Housing is typically the single largest expense in any household budget. You may have heard of the 30% rule when it comes to renting a house or apartment. This rule is that your rent payments should not exceed 30% of your gross income. While it has become a popular metric that is often repeated, many financial planners consider this rule to be long outdated. Back in the late 1960’s, when the 30% rule came into existence, most Americans didn’t have mountains of student loan debt and the 401(k) hadn’t yet been invented. In fact, it was still fairly common for employees to stay with one employer their entire career. They could expect a decent pension upon retirement. Then there are red hot housing markets on the other end of the spectrum, like San Francisco.
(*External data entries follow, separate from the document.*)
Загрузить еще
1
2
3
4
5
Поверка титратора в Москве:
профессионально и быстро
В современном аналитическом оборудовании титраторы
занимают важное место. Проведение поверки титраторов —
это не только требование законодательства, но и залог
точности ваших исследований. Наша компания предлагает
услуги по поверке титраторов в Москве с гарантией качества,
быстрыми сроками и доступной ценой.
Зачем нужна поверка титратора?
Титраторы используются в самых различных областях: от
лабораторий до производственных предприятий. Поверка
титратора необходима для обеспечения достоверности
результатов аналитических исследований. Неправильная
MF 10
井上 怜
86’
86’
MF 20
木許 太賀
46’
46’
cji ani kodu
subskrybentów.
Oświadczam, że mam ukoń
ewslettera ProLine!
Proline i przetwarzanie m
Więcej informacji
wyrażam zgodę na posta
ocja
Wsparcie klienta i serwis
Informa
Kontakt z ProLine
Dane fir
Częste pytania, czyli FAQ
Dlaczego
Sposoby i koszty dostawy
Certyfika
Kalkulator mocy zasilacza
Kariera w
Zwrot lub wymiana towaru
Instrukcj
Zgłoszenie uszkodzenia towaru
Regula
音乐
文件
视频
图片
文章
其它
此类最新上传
When the rule was first created, the math behind it was quite simple. If you made $40,000 a year, then you would calculate $40,000 x .30 to get your total maximum rent for the year. Based on this calculation, $12,000 is the maximum a person would be able to spend on rent. This equates to $1,000 a month. This does not include student loans, car payments, credit card bills, medical payments, food, and other expenses.
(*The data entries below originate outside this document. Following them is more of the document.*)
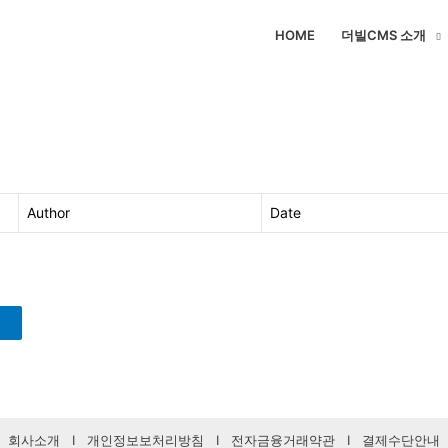
HOME
더빌CMS 소개
Author
Date
회사소개
I
개인정보보처리방침
I
전자금융거래약관
I
결제수단안내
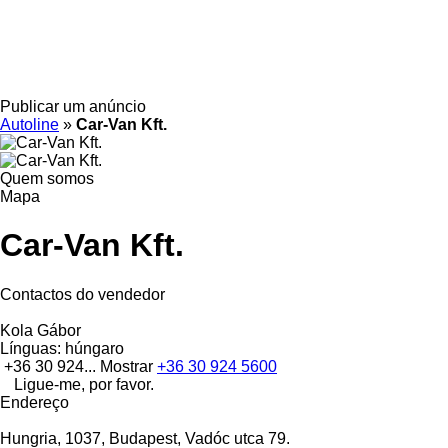
Publicar um anúncio
Autoline
»
Car-Van Kft.
Quem somos
Mapa
Car-Van Kft.
Contactos do vendedor
Kola Gábor
Línguas:
húngaro
+36 30 924...
Mostrar
+36 30 924 5600
Ligue-me, por favor.
Endereço
Hungria, 1037, Budapest, Vadóc utca 79.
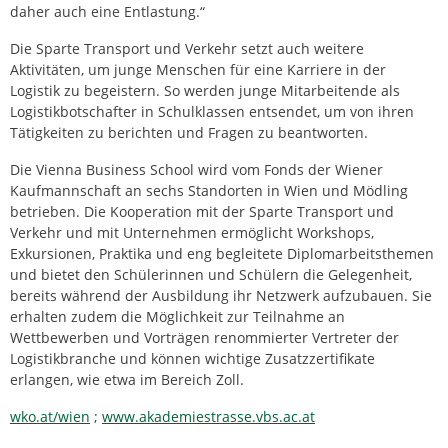
daher auch eine Entlastung.“
Die Sparte Transport und Verkehr setzt auch weitere
Aktivitäten, um junge Menschen für eine Karriere in der
Logistik zu begeistern. So werden junge Mitarbeitende als
Logistikbotschafter in Schulklassen entsendet, um von ihren
Tätigkeiten zu berichten und Fragen zu beantworten.
Die Vienna Business School wird vom Fonds der Wiener
Kaufmannschaft an sechs Standorten in Wien und Mödling
betrieben. Die Kooperation mit der Sparte Transport und
Verkehr und mit Unternehmen ermöglicht Workshops,
Exkursionen, Praktika und eng begleitete Diplomarbeitsthemen
und bietet den Schülerinnen und Schülern die Gelegenheit,
bereits während der Ausbildung ihr Netzwerk aufzubauen. Sie
erhalten zudem die Möglichkeit zur Teilnahme an
Wettbewerben und Vorträgen renommierter Vertreter der
Logistikbranche und können wichtige Zusatzzertifikate
erlangen, wie etwa im Bereich Zoll.
wko.at/wien
;
www.akademiestrasse.vbs.ac.at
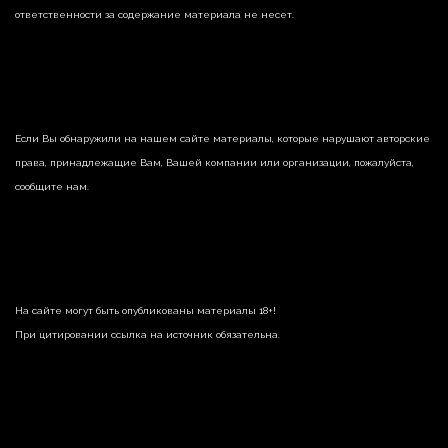
ответственности за содержание материала не несет.
Если Вы обнаружили на нашем сайте материалы, которые нарушают авторские
права, принадлежащие Вам, Вашей компании или организации, пожалуйста,
сообщите нам.
На сайте могут быть опубликованы материалы 18+!
При цитировании ссылка на источник обязательна.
Here’s how much of your income you should be spending on housing
Should you use the 30% rule when shopping for a place to rent? Financial planners say that there is no one-size-fits-all answer. It’s best to look at your spending and calculate a budget that works for you. In addition, most landlords will look to see that you make three times the monthly rent to approve you for housing. This means if the rent is $1,000, the landlord expects you to make at least $3,000 a month. In general, 30 percent is probably too high with the rate of current salaries and living standard costs in the US. However, you can still use this number to calculate a baseline and then look at your budget to see what rental payment allows you to pay your bills and save money.
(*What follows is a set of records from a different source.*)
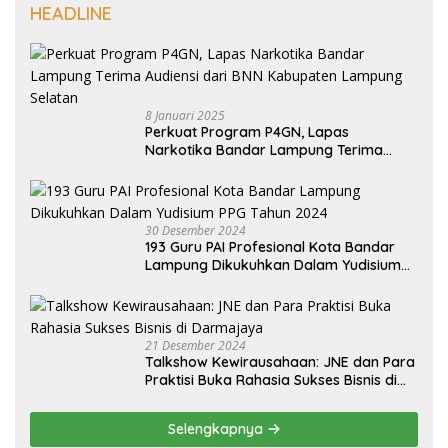
HEADLINE
8 Januari 2025
Perkuat Program P4GN, Lapas
Narkotika Bandar Lampung Terima
Audiensi dari BNN Kabupaten Lampung
Selatan
30 Desember 2024
193 Guru PAI Profesional Kota Bandar
Lampung Dikukuhkan Dalam Yudisium
PPG Tahun 2024
21 Desember 2024
Talkshow Kewirausahaan: JNE dan Para
Praktisi Buka Rahasia Sukses Bisnis di
Darmajaya
Selengkapnya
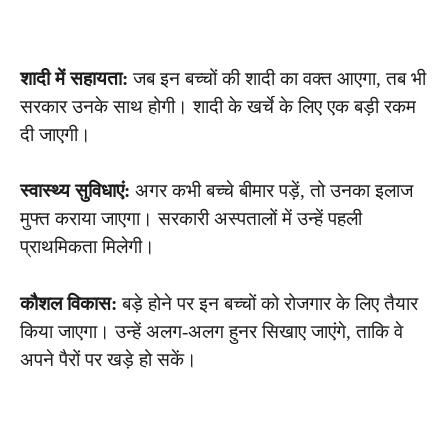
शादी में सहायता:
जब इन बच्चों की शादी का वक्त आएगा, तब भी
सरकार उनके साथ होगी। शादी के खर्चे के लिए एक बड़ी रकम
दी जाएगी।
स्वास्थ्य सुविधाएं:
अगर कभी बच्चे बीमार पड़ें, तो उनका इलाज
मुफ्त कराया जाएगा। सरकारी अस्पतालों में उन्हें पहली
प्राथमिकता मिलेगी।
कौशल विकास:
बड़े होने पर इन बच्चों को रोजगार के लिए तैयार
किया जाएगा। उन्हें अलग-अलग हुनर सिखाए जाएंगे, ताकि वे
अपने पैरों पर खड़े हो सकें।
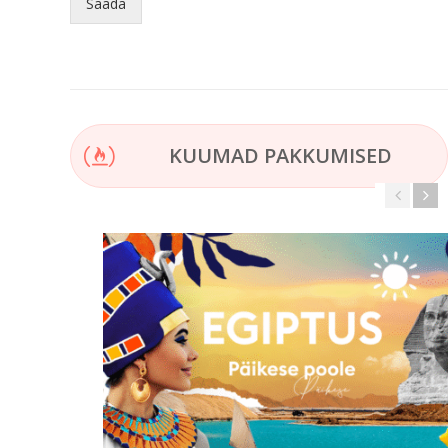
Saada
KUUMAD PAKKUMISED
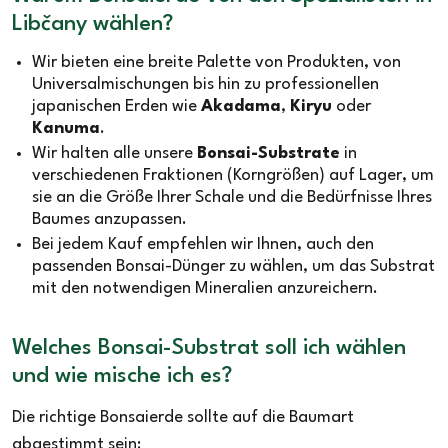
Libčany wählen?
Wir bieten eine breite Palette von Produkten, von
Universalmischungen bis hin zu professionellen
japanischen Erden wie
Akadama
,
Kiryu
oder
Kanuma
.
Wir halten alle unsere
Bonsai-Substrate
in
verschiedenen Fraktionen (Korngrößen) auf Lager, um
sie an die Größe Ihrer Schale und die Bedürfnisse Ihres
Baumes anzupassen.
Bei jedem Kauf empfehlen wir Ihnen, auch den
passenden Bonsai-Dünger zu wählen, um das Substrat
mit den notwendigen Mineralien anzureichern.
Welches Bonsai-Substrat soll ich wählen
und wie mische ich es?
Die richtige Bonsaierde sollte auf die Baumart
abgestimmt sein:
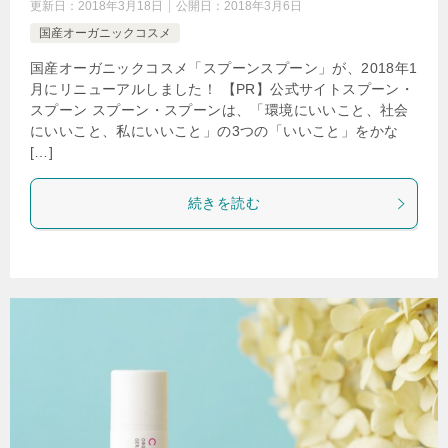
更新日：
2018年3月18日
公開日：
2018年3月6日
国産オーガニックコスメ
国産オーガニックコスメ「スプーンスプーン」が、2018年1
月にリニューアルしました！ 【PR】公式サイトスプーン・
スプーン スプーン・スプーンは、「環境にいいこと、社会
にいいこと、私にいいこと」の3つの「いいこと」をかな
[…]
続きを読む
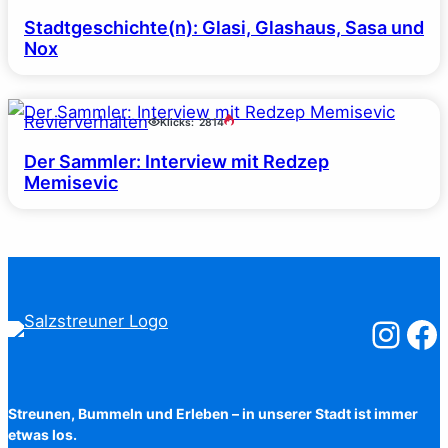
Stadtgeschichte(n): Glasi, Glashaus, Sasa und
Nox
Revierverhalten
Klicks:
2814
Der Sammler: Interview mit Redzep
Memisevic
Salzstreuner
Salzst
Streunen, Bummeln und Erleben – in unserer Stadt ist immer
etwas los.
Understand Your Budget First
Before you can understand how much you are able to spend on your rent, you need to get a handle on your disposable income first. Create a budget based on a 90 day look at your income and expenditures. It’s a good amount of time to understand what an annualized run rate will look like. Rather than focus on spending 30% of your gross income, you should be looking at spending no more than 30% of your remaining disposable income. This will allow you to allocate enough money towards a 401(k), savings account, vacation fund, and an emergency fund when life gets in the way.
Tackle Debt before Rent
How One Woman Paid Off $50K In Debt While Renting In America’s Most Expensive City
When younger people graduate from college, they are often anxious to move out on their own. They also are prone to having some form of debt, be it credit cards or student loans (or both). Consider the options available to keep rent payments to a minimum. Likewise, if you plan on skipping renting altogether, make sure you purchase a home you can comfortably afford. There is no shame in living at home with your parents. Ideally, living with them would be rent free, or much less than you would pay living on your own. You can also consider living with a friend or roommate. Having a roommate provides you the ability to not only split the rent, but the utilities, food, and share in the chores around the home. Every dollar you save can be used to reduce debt. The earlier you pay down your debt, the less time the interest has to accrue on the loans. Timing can be everything when you are younger. After all, you have all your earning years in front of you still.